II - Deste modo, os casos de pequena criminalidade foram expressamente afastados pelo legislador do controle a efectuar pelo nosso mais Alto Tribunal, quando a Relação se tenha pronunciado sobre a decisão da 1.ª instância, seja qual for o sentido (condenatório ou absolutório, confirmativo ou não confirmativo) da decisão da Relação. E isto mesmo em caso de concurso de infracções.
III - Ou seja, se a moldura abstracta de cada um dos crimes singulares não ultrapassar os cinco anos de prisão, acha-se inequivocamente preenchida a causa de inadmissibilidade do recurso prevista naquela al. e) do n.º 1 do art. 400.º do CPP, já que releva tão somente a correspondente pena, indiferente se apresentando o concurso de crimes, como expressamente resulta com a inserção na norma da expressão 'mesmo em caso de concurso de infracções'.
IV - Para se ser considerado autor, é preciso tomar parte directa na execução do facto, quer actuando solitariamente, quer em colaboração com outros.
V - Neste último caso, o comparticipante há-de contribuir com a sua acção, conjugada com a dos outros, para a realização típica do evento qualificado como crime.

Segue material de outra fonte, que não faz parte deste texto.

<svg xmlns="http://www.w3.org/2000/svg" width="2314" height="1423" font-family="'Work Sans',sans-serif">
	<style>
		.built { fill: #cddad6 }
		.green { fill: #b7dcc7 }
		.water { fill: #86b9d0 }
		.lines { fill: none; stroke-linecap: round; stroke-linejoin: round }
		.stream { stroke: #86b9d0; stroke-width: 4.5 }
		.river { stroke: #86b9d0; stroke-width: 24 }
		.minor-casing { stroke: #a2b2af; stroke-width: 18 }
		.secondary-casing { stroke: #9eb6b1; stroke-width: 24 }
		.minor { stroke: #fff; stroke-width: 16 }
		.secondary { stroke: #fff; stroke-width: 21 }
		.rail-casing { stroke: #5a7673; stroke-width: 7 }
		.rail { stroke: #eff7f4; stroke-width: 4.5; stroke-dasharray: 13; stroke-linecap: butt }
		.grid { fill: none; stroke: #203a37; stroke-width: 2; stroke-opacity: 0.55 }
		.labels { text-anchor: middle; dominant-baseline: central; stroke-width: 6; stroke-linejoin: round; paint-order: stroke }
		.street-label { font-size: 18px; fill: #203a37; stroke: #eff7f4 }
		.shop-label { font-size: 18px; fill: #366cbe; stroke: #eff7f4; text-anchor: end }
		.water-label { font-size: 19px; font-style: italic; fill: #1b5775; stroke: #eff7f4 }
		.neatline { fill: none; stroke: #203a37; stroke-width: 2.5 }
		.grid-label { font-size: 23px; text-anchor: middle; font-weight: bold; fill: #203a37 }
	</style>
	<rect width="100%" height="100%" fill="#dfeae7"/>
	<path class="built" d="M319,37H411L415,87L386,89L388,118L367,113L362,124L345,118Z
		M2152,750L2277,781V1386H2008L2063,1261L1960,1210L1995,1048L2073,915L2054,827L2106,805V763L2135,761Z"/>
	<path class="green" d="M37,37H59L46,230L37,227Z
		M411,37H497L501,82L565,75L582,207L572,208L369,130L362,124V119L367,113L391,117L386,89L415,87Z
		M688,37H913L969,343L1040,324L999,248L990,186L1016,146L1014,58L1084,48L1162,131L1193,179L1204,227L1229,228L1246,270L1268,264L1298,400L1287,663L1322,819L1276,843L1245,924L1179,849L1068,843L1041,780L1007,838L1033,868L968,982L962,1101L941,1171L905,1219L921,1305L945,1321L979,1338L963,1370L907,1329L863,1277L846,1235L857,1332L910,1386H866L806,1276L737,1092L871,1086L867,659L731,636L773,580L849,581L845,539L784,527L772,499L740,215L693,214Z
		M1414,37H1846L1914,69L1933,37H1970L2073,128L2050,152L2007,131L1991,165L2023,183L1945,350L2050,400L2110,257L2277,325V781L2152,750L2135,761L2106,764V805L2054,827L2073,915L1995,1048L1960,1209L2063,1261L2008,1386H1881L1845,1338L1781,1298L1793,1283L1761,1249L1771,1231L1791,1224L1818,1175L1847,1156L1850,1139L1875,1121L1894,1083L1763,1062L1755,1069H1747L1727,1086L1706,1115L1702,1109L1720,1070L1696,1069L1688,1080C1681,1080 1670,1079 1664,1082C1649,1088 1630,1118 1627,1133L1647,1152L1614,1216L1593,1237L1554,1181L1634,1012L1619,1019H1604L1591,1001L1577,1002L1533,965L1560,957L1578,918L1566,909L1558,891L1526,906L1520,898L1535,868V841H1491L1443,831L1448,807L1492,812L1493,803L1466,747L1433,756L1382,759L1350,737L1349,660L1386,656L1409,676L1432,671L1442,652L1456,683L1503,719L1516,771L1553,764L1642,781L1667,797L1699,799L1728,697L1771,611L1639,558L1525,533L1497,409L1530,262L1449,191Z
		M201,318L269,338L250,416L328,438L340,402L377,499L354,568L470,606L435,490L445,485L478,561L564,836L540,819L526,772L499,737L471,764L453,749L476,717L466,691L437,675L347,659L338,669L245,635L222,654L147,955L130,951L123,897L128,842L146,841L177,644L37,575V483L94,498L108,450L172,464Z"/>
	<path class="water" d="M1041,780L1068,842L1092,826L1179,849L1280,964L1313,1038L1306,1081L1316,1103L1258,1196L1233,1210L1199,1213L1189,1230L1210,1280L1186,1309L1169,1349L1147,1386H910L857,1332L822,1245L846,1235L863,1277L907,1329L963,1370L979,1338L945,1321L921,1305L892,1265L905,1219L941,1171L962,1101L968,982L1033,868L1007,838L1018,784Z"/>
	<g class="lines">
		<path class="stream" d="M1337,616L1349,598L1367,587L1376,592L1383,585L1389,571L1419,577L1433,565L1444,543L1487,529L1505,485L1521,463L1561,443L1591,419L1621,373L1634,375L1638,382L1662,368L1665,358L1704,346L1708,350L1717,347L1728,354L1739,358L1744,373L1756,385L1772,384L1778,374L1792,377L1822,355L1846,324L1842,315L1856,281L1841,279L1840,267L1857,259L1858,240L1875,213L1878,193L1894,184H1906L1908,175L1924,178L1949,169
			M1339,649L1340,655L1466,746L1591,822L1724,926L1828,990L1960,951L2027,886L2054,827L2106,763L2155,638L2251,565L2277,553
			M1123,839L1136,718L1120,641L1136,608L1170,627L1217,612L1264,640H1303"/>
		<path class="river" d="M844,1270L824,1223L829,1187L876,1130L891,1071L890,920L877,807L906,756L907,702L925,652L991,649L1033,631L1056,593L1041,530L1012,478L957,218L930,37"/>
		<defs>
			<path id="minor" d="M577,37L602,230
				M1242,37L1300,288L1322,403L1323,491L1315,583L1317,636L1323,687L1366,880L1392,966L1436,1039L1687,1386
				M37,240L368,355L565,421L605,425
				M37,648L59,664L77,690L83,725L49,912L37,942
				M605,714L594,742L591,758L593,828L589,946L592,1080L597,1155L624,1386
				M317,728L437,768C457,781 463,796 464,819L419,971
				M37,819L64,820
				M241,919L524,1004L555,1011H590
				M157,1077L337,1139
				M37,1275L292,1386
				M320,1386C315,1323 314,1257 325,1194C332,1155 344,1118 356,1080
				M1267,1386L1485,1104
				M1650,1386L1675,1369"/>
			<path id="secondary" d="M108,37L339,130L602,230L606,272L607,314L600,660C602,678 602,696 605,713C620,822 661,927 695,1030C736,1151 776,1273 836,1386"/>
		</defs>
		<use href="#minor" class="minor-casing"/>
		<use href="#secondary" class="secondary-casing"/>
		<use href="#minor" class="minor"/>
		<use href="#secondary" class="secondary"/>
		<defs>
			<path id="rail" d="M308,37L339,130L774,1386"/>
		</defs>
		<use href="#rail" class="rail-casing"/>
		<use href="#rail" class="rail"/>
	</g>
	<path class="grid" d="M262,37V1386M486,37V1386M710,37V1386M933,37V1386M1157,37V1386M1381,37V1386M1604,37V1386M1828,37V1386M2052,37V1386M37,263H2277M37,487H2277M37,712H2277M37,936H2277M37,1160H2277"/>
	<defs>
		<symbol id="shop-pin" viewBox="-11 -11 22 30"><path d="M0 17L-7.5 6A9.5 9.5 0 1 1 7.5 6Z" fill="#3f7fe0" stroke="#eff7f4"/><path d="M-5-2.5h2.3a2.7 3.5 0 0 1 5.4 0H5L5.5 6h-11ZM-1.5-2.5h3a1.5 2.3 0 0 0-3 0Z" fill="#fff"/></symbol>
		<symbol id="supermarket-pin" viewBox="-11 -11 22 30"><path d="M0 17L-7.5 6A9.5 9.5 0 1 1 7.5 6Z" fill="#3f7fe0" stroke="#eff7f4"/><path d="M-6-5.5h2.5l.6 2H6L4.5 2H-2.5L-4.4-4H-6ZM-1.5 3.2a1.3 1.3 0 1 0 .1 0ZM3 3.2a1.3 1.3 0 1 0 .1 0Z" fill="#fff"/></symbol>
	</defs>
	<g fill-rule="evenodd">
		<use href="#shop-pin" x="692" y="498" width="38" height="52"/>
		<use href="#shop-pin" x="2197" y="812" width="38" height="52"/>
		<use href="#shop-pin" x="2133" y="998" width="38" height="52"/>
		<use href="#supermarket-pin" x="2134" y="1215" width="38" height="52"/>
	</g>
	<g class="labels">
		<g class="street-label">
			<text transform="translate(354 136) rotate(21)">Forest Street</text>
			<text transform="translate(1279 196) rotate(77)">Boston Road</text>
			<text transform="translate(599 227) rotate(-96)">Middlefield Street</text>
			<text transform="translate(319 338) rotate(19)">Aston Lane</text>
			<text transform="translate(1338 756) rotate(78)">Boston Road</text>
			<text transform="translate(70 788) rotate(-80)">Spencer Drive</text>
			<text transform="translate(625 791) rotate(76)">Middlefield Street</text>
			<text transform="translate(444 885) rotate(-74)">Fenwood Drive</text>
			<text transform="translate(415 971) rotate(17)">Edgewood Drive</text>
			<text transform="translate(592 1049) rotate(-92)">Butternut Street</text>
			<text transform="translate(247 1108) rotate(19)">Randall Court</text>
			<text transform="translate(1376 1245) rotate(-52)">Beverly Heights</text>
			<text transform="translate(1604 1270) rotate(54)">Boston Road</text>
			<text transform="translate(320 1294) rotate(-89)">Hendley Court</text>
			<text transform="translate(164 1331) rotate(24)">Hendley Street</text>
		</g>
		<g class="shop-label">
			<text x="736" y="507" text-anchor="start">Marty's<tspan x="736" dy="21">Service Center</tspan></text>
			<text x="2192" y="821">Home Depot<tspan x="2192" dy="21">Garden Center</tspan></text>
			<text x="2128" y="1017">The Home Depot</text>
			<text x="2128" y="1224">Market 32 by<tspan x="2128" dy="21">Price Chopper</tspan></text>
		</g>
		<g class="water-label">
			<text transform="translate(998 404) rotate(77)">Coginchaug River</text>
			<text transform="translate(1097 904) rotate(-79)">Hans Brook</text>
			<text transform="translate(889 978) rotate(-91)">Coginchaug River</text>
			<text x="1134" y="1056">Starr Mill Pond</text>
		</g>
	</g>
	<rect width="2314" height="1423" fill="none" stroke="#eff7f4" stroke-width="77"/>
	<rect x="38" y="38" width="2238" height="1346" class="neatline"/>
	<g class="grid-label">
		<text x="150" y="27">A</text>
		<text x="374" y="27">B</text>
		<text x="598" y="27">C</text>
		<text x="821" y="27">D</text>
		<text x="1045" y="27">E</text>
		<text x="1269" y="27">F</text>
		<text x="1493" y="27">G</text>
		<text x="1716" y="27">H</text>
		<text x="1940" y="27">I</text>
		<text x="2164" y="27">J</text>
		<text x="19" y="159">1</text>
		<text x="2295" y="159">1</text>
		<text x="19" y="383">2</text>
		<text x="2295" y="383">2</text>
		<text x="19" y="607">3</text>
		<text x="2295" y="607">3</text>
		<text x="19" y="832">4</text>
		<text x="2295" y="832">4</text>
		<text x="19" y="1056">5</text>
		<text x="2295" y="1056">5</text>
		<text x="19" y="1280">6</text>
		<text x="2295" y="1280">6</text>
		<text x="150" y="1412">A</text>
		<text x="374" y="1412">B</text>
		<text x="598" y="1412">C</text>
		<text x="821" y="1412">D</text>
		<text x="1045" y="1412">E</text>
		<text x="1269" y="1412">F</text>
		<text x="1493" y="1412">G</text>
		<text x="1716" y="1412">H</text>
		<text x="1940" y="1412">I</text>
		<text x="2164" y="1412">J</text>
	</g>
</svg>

VI - Para que haja comparticipação em termos de co-autoria, basta, mas é necessário que haja, uma decisão conjunta e uma execução também conjunta. E, para definir uma decisão conjunta, impõe-se, pelo menos, 'a existência de consciência e vontade de colaboração de várias pessoas na realização de um tipo legal de crime ('juntamente com outro ou outros')'..., como salienta FARIA COSTA - Formas do Crime, Jornadas de Direito Criminal, CEJ - 1983, p. 170.
VII - Não será necessário um acordo prévio, sem embargo de, na opinião do referido Autor, 'na sua forma mais nítida', uma decisão conjunta implicar um acordo prévio, que pode ser tácito'.
VIII - Neste sentido veja-se GERMANO MARQUES da SILVA, (Direito Penal Português,I, págs. 282-283): 'Esta cooperação na execução do crime pode resultar de acordo ou não, mas neste caso importa ainda que os comparticipantes tenham consciência de cooperarem na acção comum'.
IX - Quanto à colaboração do comparticipante, impõe-se, desde logo por força da definição legal de autoria, uma actuação causante do facto, em sintonia com a acção típica descrita na norma incriminadora e em interligação com os outros comparticipantes.
X - Por outras palavras, o co-autor tem de ter o inteiro domínio do facto, ao seu nível, isto é, no respeitante ao que lhe cabia executar, dentro do acordado entre todos. É na conjugação desses factores - realização do facto típico e domínio do facto ao seu nível próprio de execução -, que está perfeitamente delimitada a autoria.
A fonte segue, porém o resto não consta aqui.